§ **SOURCE DOCUMENT**:
++++++

The initial premise of the film was simple enough: Phillipe Sands, a human rights lawyer and son of Holocaust survivors, decided to do a documentary about two men -- Niklas Frank and Horst von Wächter -- who were children of "upper management" though to some extent still second tier Nazis, Hans Frank and Otto von Wächter:

Hans Frank was "Governor General" of the "General Government" portion of Nazi Occupied Poland (which included the parts of Poland that were occupied by Nazi Germany after its 1939 invasion of the country that were NOT directly annexed into the German Reich.  After the Nazi 1941 invasion of the Soviet Union this region expanded to include the parts of Poland that were annexed in 1939 by the Soviet Union, which entered WW II as arguably AN ALLY of Nazi Germany, and after the War became part of Soviet Ukraine). 

Otto von Wächter became Governor of Galicia a section of the Ukrainian portion of the above "General Government" which he came to rule, briefly, from 1942-1944, as something of a personal SS fiefdom.

It becomes clear fairly early in the documentary, which first presents Sands meeting the two sons of these two Nazi war criminals and then through old family photographs / b&w home movies gives viewers a sense of their rather unusual childhood circumstances, that the two had very different opinions of their notorious / infamous dads: Niklas Frank had long accepted the reality that his father was largely responsible for the the deaths of millions (most if not all of the Nazi extermination camps were constructed and operated in the above mentioned General Government" portion of Nazi Occupied Poland of which the older Frank was "Governor"), while Horst von Wächter HAD NOT come to terms with the mass murdering legacy of his dad.

So MUCH OF THE FILM involves Sands, a human rights lawyer today but ALSO the CHILD OF HOLOCAUST SURVIVERS trying _increasingly hard_ TO CONVINCE Horst von Wächter of the guilt of his dad.  This proved to be increasingly difficult to watch, EVEN THOUGH SANDS WAS RIGHT.  Yes Horst's father was guilty of participating in ORGANIZED even INDUSTRIALIZED Mass Murder, but he was also Horst's father.  So not entirely surprisingly, the son was trying, even now 70 years after the fact, to find excuses for him.  And yet, Sands' own family was largely murdered by men answering, in good part, to Horst's father.

What becomes EVEN MORE DISTURBING IS THAT _AT LEAST IN PART_ Horst was NOT _completely_ wrong about his dad:  His dad ran that part of Western Ukraine, Galicia, largely _as his own SS fiefdom_  during the Nazi occupation.

++++++

§ **TASKS TO CARRY OUT**:
**1.** According to the film review, during which years did Otto von Wächter rule Galicia?
**2.** Write out the part of the film review starting with "Hans Frank was" and going on through "of Soviet Ukraine).".

++++++

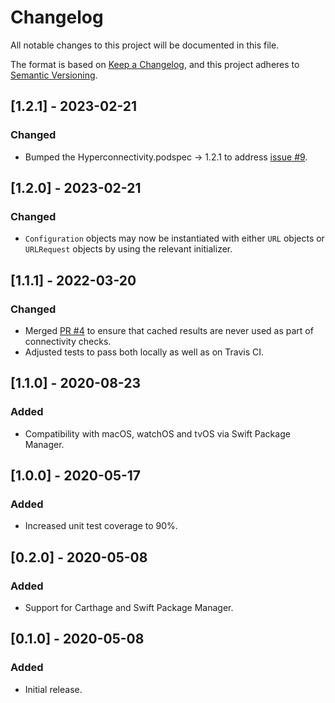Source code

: # Changelog
All notable changes to this project will be documented in this file.

The format is based on [Keep a Changelog](https://keepachangelog.com/en/1.0.0/),
and this project adheres to [Semantic Versioning](https://semver.org/spec/v2.0.0.html).

## [1.2.1] - 2023-02-21
### Changed
- Bumped the Hyperconnectivity.podspec -> 1.2.1 to address [issue #9](https://github.com/rwbutler/Hyperconnectivity/issues/9).

## [1.2.0] - 2023-02-21
### Changed
- `Configuration` objects may now be instantiated with either `URL` objects or `URLRequest` objects by using the relevant initializer.

## [1.1.1] - 2022-03-20
### Changed
- Merged [PR #4](https://github.com/rwbutler/Hyperconnectivity/pull/4) to ensure that cached results are never used as part of connectivity checks.
- Adjusted tests to pass both locally as well as on Travis CI.

## [1.1.0] - 2020-08-23
### Added
- Compatibility with macOS, watchOS and tvOS via Swift Package Manager.

## [1.0.0] - 2020-05-17
### Added
- Increased unit test coverage to 90%.

## [0.2.0] - 2020-05-08
### Added
- Support for Carthage and Swift Package Manager.

## [0.1.0] - 2020-05-08
### Added
- Initial release.
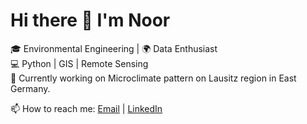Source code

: # Hi there 👋 I'm Noor

🎓 Environmental Engineering | 🌍 Data Enthusiast  
💻 Python | GIS | Remote Sensing  
🚀 Currently working on Microclimate pattern on Lausitz region in East Germany. 

📫 How to reach me: [Email](mailto:hasannoo@b-tu.de) | [LinkedIn](https://www.linkedin.com/in/mdnoorhasan/)
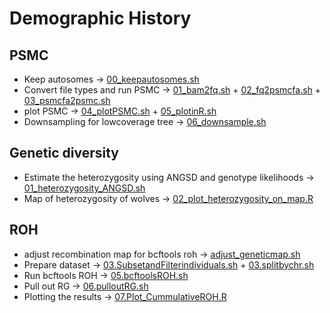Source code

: # Demographic History 

## PSMC 

- Keep autosomes -> [00_keepautosomes.sh](/04_Demographic_History/01_PSMC/00_keepautosomes.sh)
- Convert file types and run PSMC -> [01_bam2fq.sh](/04_Demographic_History/01_PSMC/01_bam2fq.sh) + [02_fq2psmcfa.sh](/04_Demographic_History/01_PSMC/02_fq2psmcfa.sh) + [03_psmcfa2psmc.sh](/04_Demographic_History/01_PSMC/03_psmcfa2psmc.sh) 
- plot PSMC -> [04_plotPSMC.sh](/04_Demographic_History/01_PSMC/04_plotPSMC.sh) + [05_plotinR.sh](/04_Demographic_History/01_PSMC/05_plotinR.sh)
- Downsampling for lowcoverage tree -> [06_downsample.sh](/04_Demographic_History/01_PSMC/06_downsample.sh)

## Genetic diversity
- Estimate the heterozygosity using ANGSD and genotype likelihoods -> [01_heterozygosity_ANGSD.sh](/04_Demographic_History/02_GeneticDiversity/01_heterozygosity_ANGSD.sh)
- Map of heterozygosity of wolves -> [02_plot_heterozygosity_on_map.R](/04_Demographic_History/02_GeneticDiversity/02_plot_heterozygosity_on_map.R)

## ROH 
- adjust recombination map for bcftools roh -> [adjust_geneticmap.sh](/04_Demographic_History/03_ROH/adjust_geneticmap.sh)
- Prepare dataset -> [03.SubsetandFilterindividuals.sh](/04_Demographic_History/03_ROH/03.SubsetandFilterindividuals.sh) + [03.splitbychr.sh](/04_Demographic_History/03_ROH/03.splitbychr.sh)
- Run bcftools ROH -> [05.bcftoolsROH.sh](/04_Demographic_History/03_ROH/05.bcftoolsROH.sh)
- Pull out RG -> [06.pulloutRG.sh](/04_Demographic_History/03_ROH/06.pulloutRG.sh)
- Plotting the results -> [07.Plot_CummulativeROH.R](/04_Demographic_History/03_ROH/07.Plot_CummulativeROH.R)
  
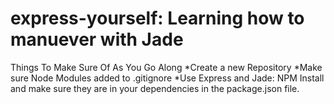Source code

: # express-yourself: Learning how to manuever with Jade

Things To Make Sure Of As You Go Along
*Create a new Repository
*Make sure Node Modules added to .gitignore
*Use Express and Jade: NPM Install and make sure they are in your dependencies in the package.json file.
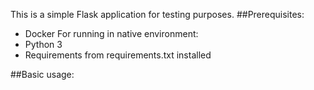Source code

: This is a simple Flask application for testing purposes. 
##Prerequisites:
* Docker
For running in native environment:
* Python 3
* Requirements from requirements.txt installed

##Basic usage:
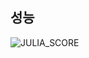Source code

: ## 성능
![JULIA_SCORE](https://user-images.githubusercontent.com/68985912/156878787-3fd8dc0d-0911-4c7f-8558-f4e44ad9a3a8.PNG)
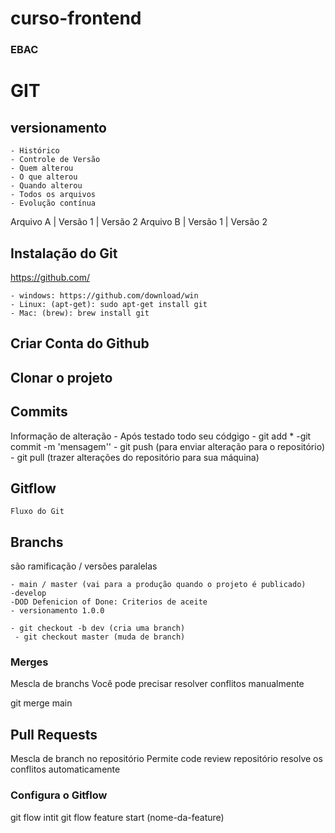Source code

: # curso-frontend
### EBAC

# GIT
## versionamento 
    - Histórico
    - Controle de Versão 
    - Quem alterou 
    - O que alterou 
    - Quando alterou 
    - Todos os arquivos 
    - Evolução contínua 


Arquivo A | Versão 1 | Versão 2 
Arquivo B | Versão 1 | Versão 2 


## Instalação do Git
https://github.com/

    - windows: https://github.com/download/win 
    - Linux: (apt-get): sudo apt-get install git 
    - Mac: (brew): brew install git 
## Criar Conta do Github

## Clonar o projeto 

## Commits
Informação de alteração
    - Após testado todo seu códgigo
    - git add *
    -git commit -m 'mensagem''
    - git push (para enviar alteração para o repositório)
    - git pull (trazer alterações do repositório para sua máquina)

## Gitflow
    Fluxo do Git 


## Branchs 
são ramificação / versões paralelas

    - main / master (vai para a produção quando o projeto é publicado)
    -develop
    -DOD Defenicion of Done: Criterios de aceite
    - versionamento 1.0.0
    
    - git checkout -b dev (cria uma branch)
     - git checkout master (muda de branch)
### Merges
Mescla de branchs
Você pode precisar resolver conflitos manualmente 


git merge main

## Pull Requests
Mescla de branch no repositório
Permite code review 
repositório resolve os conflitos automaticamente 

### Configura o Gitflow
 git flow intit 
 git flow feature start (nome-da-feature)
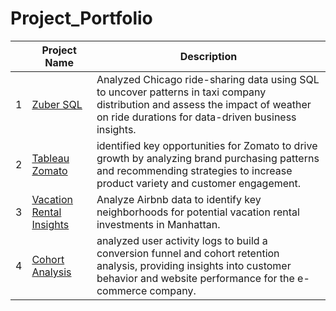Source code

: # Project_Portfolio

|   | Project Name         | Description          |           
|---|----------------------|--------------------------|
| 1 | [Zuber SQL](https://github.com/cullenmccutcheon/Project_Portfolio/tree/main/SQL%20Zuber%20Queries)|Analyzed Chicago ride-sharing data using SQL to uncover patterns in taxi company distribution and assess the impact of weather on ride durations for data-driven business insights.|
| 2 | [Tableau Zomato](https://github.com/cullenmccutcheon/Project_Portfolio/tree/main/Tableau%20Zomato%20Customer%20Segmentation%20and%20Sales%20Analysis)|identified key opportunities for Zomato to drive growth by analyzing brand purchasing patterns and recommending strategies to increase product variety and customer engagement.|
| 3 | [Vacation Rental Insights](https://github.com/cullenmccutcheon/Project_Portfolio/tree/main/Manhattan%20Airbnb%20Property%20Analysis)    | Analyze Airbnb data to identify key neighborhoods for potential vacation rental investments in Manhattan.|
| 4 | [Cohort Analysis](https://github.com/cullenmccutcheon/Project_Portfolio/tree/main/E-Commerce%20User%20Analytics%20Google%20Sheet)    |analyzed user activity logs to build a conversion funnel and cohort retention analysis, providing insights into customer behavior and website performance for the e-commerce company.|
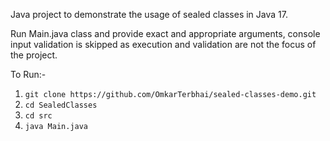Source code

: Java project to demonstrate the usage of sealed classes
in Java 17.

Run Main.java class and provide exact and appropriate
arguments, console input validation is skipped as 
execution and validation are not the focus of the 
project.

To Run:-

1. `git clone https://github.com/OmkarTerbhai/sealed-classes-demo.git`
2. `cd SealedClasses`
3. `cd src`
4. `java Main.java`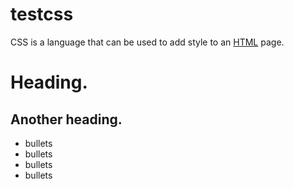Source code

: # testcss 
CSS is a language that can be used to add style to an [HTML](/wiki/HTML) page.

# Heading.

## Another heading.

* bullets
* bullets
* bullets
* bullets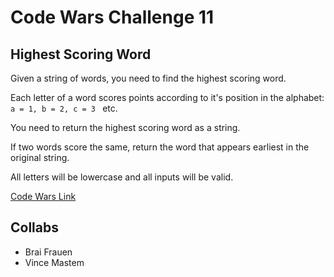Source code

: # Code Wars Challenge 11

## Highest Scoring Word

Given a string of words, you need to find the highest scoring word.

Each letter of a word scores points according to it's position in the alphabet: `a = 1, b = 2, c = 3 ` etc.

You need to return the highest scoring word as a string.

If two words score the same, return the word that appears earliest in the original string.

All letters will be lowercase and all inputs will be valid.

[Code Wars Link](https://www.codewars.com/kata/highest-scoring-word)

## Collabs
* Brai Frauen
* Vince Mastem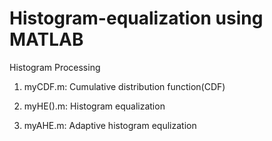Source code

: # Histogram-equalization using MATLAB
Histogram Processing

1. myCDF.m: Cumulative distribution function(CDF)

2. myHE().m: Histogram equalization

3. myAHE.m: Adaptive histogram equlization
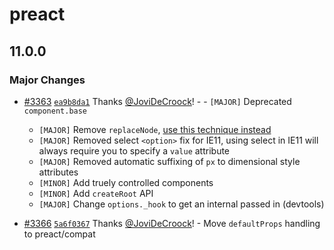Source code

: # preact

## 11.0.0
### Major Changes



- [#3363](https://github.com/preactjs/preact/pull/3363) [`ea9b8da1`](https://github.com/preactjs/preact/commit/ea9b8da180b66490e99cfbc6b103d178436b31b8) Thanks [@JoviDeCroock](https://github.com/JoviDeCroock)! - - `[MAJOR]` Deprecated `component.base`
  - `[MAJOR]` Remove `replaceNode`, [use this technique instead](https://gist.github.com/developit/f321a9ef092ad39f54f8d7c8f99eb29a)
  - `[MAJOR]` Removed select `<option>` fix for IE11, using select in IE11 will always require you to specify a `value` attribute
  - `[MAJOR]` Removed automatic suffixing of `px` to dimensional style attributes
  - `[MINOR]` Add truely controlled components
  - `[MINOR]` Add `createRoot` API
  - `[MAJOR]` Change `options._hook` to get an internal passed in (devtools)


- [#3366](https://github.com/preactjs/preact/pull/3366) [`5a6f0367`](https://github.com/preactjs/preact/commit/5a6f0367e8c8d77b3c87488ee5e67e52483dd19a) Thanks [@JoviDeCroock](https://github.com/JoviDeCroock)! - Move `defaultProps` handling to preact/compat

++++++

§ **ANSWERS TO THE TASKS**:
**1.** From 1942 to 1944.

**2.**
Hans Frank was "Governor General" of the "General Government" portion of Nazi Occupied Poland (which included the parts of Poland that were occupied by Nazi Germany after its 1939 invasion of the country that were NOT directly annexed into the German Reich.  After the Nazi 1941 invasion of the Soviet Union this region expanded to include the parts of Poland that were annexed in 1939 by the Soviet Union, which entered WW II as arguably AN ALLY of Nazi Germany, and after the War became part of Soviet Ukraine).